We could speak of A. Hitler, Dan Quayle (remember him) or Osama BenLaden to name only a few of vast numbers of people who have or have had vast amounts of information at hand.  The same is with forms of bureaucracies and organizations.  For example the Sierra Club (of whom I find many of their endeavors fundamentally important to our ecological future) for years filed law suits in California and staged demonstrations to protect the natural forestation and grasslands of the state.  Their argument was that dead plant material should be left in place after a plant died.  This they logically stated allowed for small animal habitat which supports the ecosystem.  In short, that is the way nature meant it to be, so we should not change the natural role of the ecosystem.  Many scientists on both sides of the issue of the conservation issue testified for and against the use of “controlled burns” to help preserve the ecology of the state while simultaneously protecting human life from devastating uncontrolled wildfire if undergrowth (fire kindling) was allowed to increase in underdeveloped areas where suburbs were encroaching.  All of this testimony was based upon “information”, but arguably not all information was used productively in a knowledgeable fashion.  
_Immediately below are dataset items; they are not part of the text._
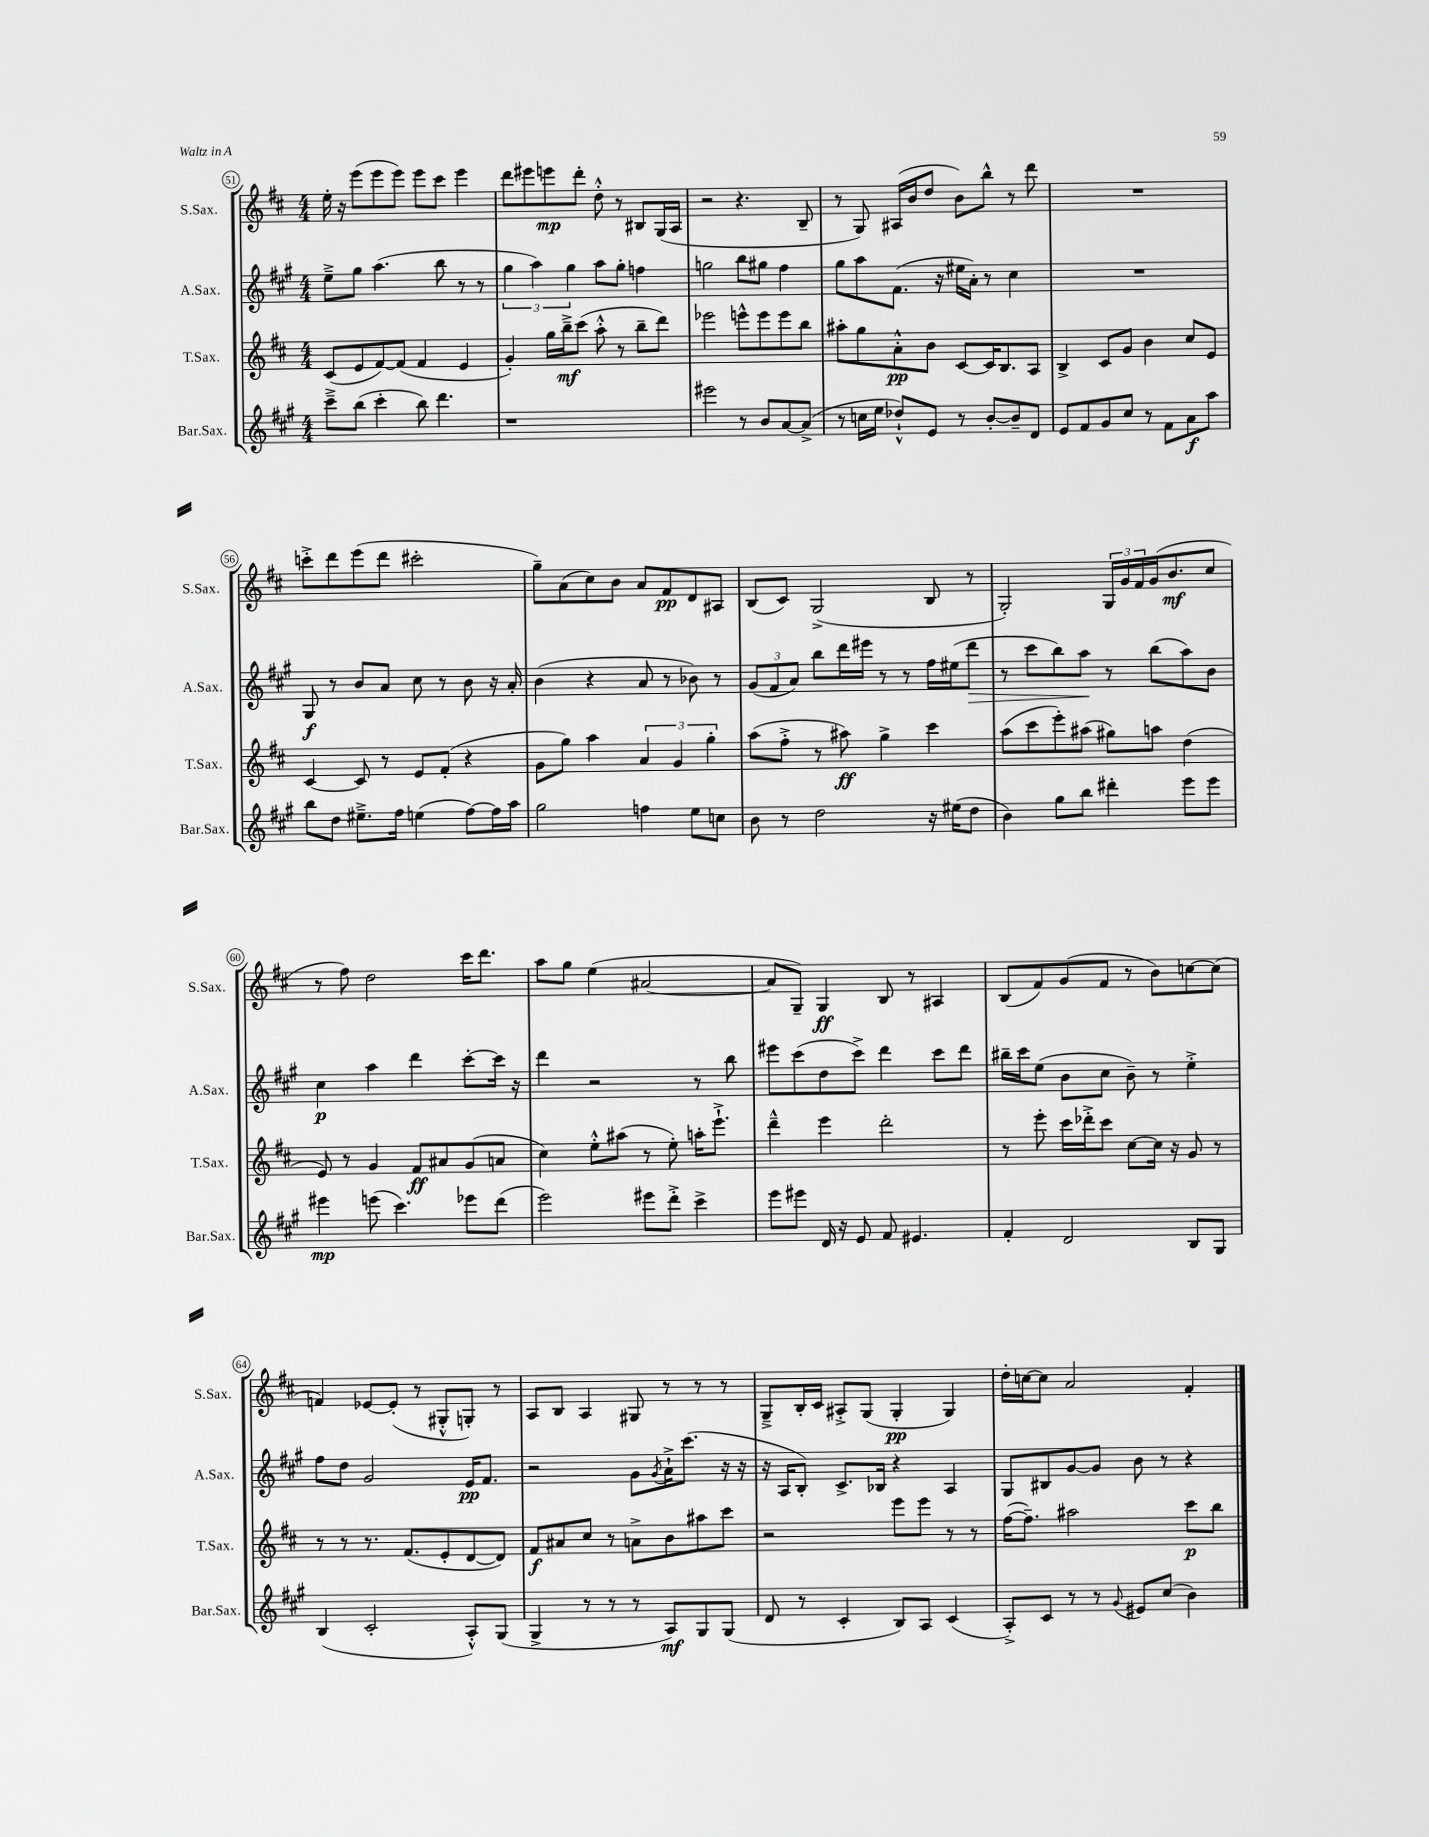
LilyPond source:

<<
\new StaffGroup <<
\new Staff = "s0" \with { instrumentName = "S.Sax." shortInstrumentName = "S.Sax." } {
    \clef treble \key d \major \numericTimeSignature \time 4/4
    e''16-. r16 e'''8( e'''8 e'''8) e'''8 cis'''8 e'''4 |
    d'''8 eis'''8 e'''8\mp d'''8-. d''8-.-^ r8 bis8 g16( a16 |
    r2 r4. b8-- |
    r8 g8) ais16( b'16 d''8 b'8) b''8-^ r8 d'''8 |
    R1 |
    c'''8-.-> d'''8 e'''8( d'''8 cis'''2-. |
    g''8--) a'8( cis''8) b'8 a'8 fis'8\pp d'8 ais8 |
    b8( cis'8) g2->( b8 r8 |
    g2-.) \tuplet 3/2 { g16 g'16 fis'16 } g'16( b'8.\mf cis''8 |
    r8 fis''8) d''2 cis'''16 d'''8. |
    a''8 g''8 e''4( ais'2~ |
    ais'8 g8--) g4\ff b8 r8 ais4 |
    b8( fis'8) g'8( fis'8 r8 b'8) c''8~ c''8( |
    f'4) ees'8~ ees'8-.( r8 gis8-.-^ g8-.) r8 |
    a8 b8 a4 gis8 r8 r8 r8 |
    g8---> b16-. cis'16 ais8-.-> g8( g4-.\pp g4) |
    d''16-. c''16~ c''8 a'2 fis'4-. \bar "|." |
}
\new Staff = "s1" \with { instrumentName = "A.Sax." shortInstrumentName = "A.Sax." } {
    \clef treble \key a \major \numericTimeSignature \time 4/4
    e''8---> gis''8 a''4.( b''8 r8 r8 |
    \tuplet 3/2 { gis''4 a''4) gis''4 } a''8 gis''8-. f''4 |
    g''2 b''8 gis''8 fis''4 |
    gis''8 a''8 fis'8.( r16 eis''16 a'16-.) r8 cis''4 |
    R1 |
    gis8\f r8 b'8 a'8 cis''8 r8 b'8 r16 a'16-. |
    b'4( r4 a'8 r8 bes'8) r8 |
    \tuplet 3/2 { gis'8( fis'8 a'8) } b''8 d'''16 eis'''16 r8 r8 fis''16 eis''16( d'''8\> |
    r8 cis'''8 b''8) a''8\! r8 b''8( a''8) b'8 |
    cis''4\p a''4 d'''4 cis'''8~-. cis'''16 r16 |
    d'''4 r2 r8 b''8 |
    eis'''8 cis'''8( d''8 cis'''8->) d'''4 cis'''8 d'''8 |
    bis''16-- cis'''16 e''8( b'8 cis''8 b'8--) r8 e''4-.-> |
    fis''8 d''8 gis'2 e'16\pp fis'8. |
    r2 gis'8 \acciaccatura { gis'8 } a'16-!-> cis'''8.( r16 r16 |
    r16 a16 b8-.) cis'8.-> bes16 r4 a4 |
    gis8 bis8 gis'8~ gis'8 b'8 r8 r4 \bar "|." |
}
\new Staff = "s2" \with { instrumentName = "T.Sax." shortInstrumentName = "T.Sax." } {
    \clef treble \key d \major \numericTimeSignature \time 4/4
    cis'8( e'8 fis'8~) fis'8( fis'4 e'4 |
    g'4-.) g''16 b''16--->\mf cis'''8( a''8-.-^ r8 b''8-- d'''8) |
    ees'''2 e'''8-^ e'''8 e'''8 b''8 |
    ais''8-. g''8 a'8-.-^\pp b'8 cis'8~ cis'16 b8. a8 |
    b4-> cis'8 g'8 b'4 cis''8 e'8 |
    cis'4~ cis'8 r8 e'8 fis'8-.( r4 |
    g'8 g''8) a''4 \tuplet 3/2 { a'4 g'4 g''4-. } |
    a''8( fis''8-.-> r8 ais''8\ff) g''4-> cis'''4 |
    a''8( cis'''8 e'''8-.) ais''8( gis''8) a''8 d''4( |
    e'8) r8 g'4 fis'8\ff ais'8 g'8( a'8 |
    cis''4) e''8-.-^ ais''8( r8 e''8-.) a''16-. e'''8.-!-> |
    d'''4---^ e'''4 d'''2-. |
    r8 e'''8-. cis'''16 des'''16-.-> cis'''8 cis''8~ cis''16 r16 g'8 r8 |
    r8 r8 r8. fis'8.( e'8-. d'8~ d'8) |
    fis'8\f ais'8 cis''8 r8 a'8-> b'8 ais''8 cis'''8 |
    r2 e'''8 e'''8 r8 r8 |
    fis''16~( fis''8.--) ais''2 cis'''8\p b''8 \bar "|." |
}
\new Staff = "s3" \with { instrumentName = "Bar.Sax." shortInstrumentName = "Bar.Sax." } {
    \clef treble \key a \major \numericTimeSignature \time 4/4
    cis'''8---> b''8( cis'''4-. b''8) d'''4. |
    r1 |
    eis'''2 r8 b'8 a'8~ a'8->( |
    r8 c''16 e''16 des''8-!-^) e'8 r8 b'8~-. b'8-- d'8 |
    e'8 fis'8 gis'8 cis''8 r8 fis'8 a'8\f a''8 |
    b''8 d''8 eis''8.---> fis''16 e''4( fis''8~) fis''16 a''16 |
    gis''2 f''4 e''8 c''8 |
    b'8 r8 d''2 r16 eis''16( d''8 |
    b'4) gis''8 b''8 dis'''4-. e'''8 e'''8 |
    eis'''4\mp e'''8( cis'''4.) ees'''8 d'''8( |
    e'''2) eis'''8 d'''8-.-> cis'''4-> |
    e'''8 eis'''8 d'16 r16 e'8 fis'8 eis'4. |
    fis'4-. d'2 b8 gis8 |
    b4( cis'2-. a8-.-^) gis8( |
    gis4-> r8 r8 r8 a8\mf) gis8 gis8( |
    d'8 r8 cis'4-. b8) a8 cis'4( |
    a8-.->) cis'8 r8 r8 \appoggiatura { gis'8 } eis'8 cis''8( b'4) \bar "|." |
}
>>
>>
\layout { \context { \Score currentBarNumber = #51 \override BarNumber.stencil = #(make-stencil-circler 0.1 0.3 ly:text-interface::print) } }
In turn it is now argued that the devastating wildfires of California and adjoining states relates back to the huge percentage of dry fuel concentrated in the areas where the Sierra Club was successful in its mission in not disturbing nature.  Just an example. 

My point, the amount of information available need not necessarily lead to the ‘best’ use of that information.  While I agree that numerical analysis for classifications ICT’s has important use I tend to side (at this point) with the quality definitions.  That means we must establish some base line to measure accuracy.  Right?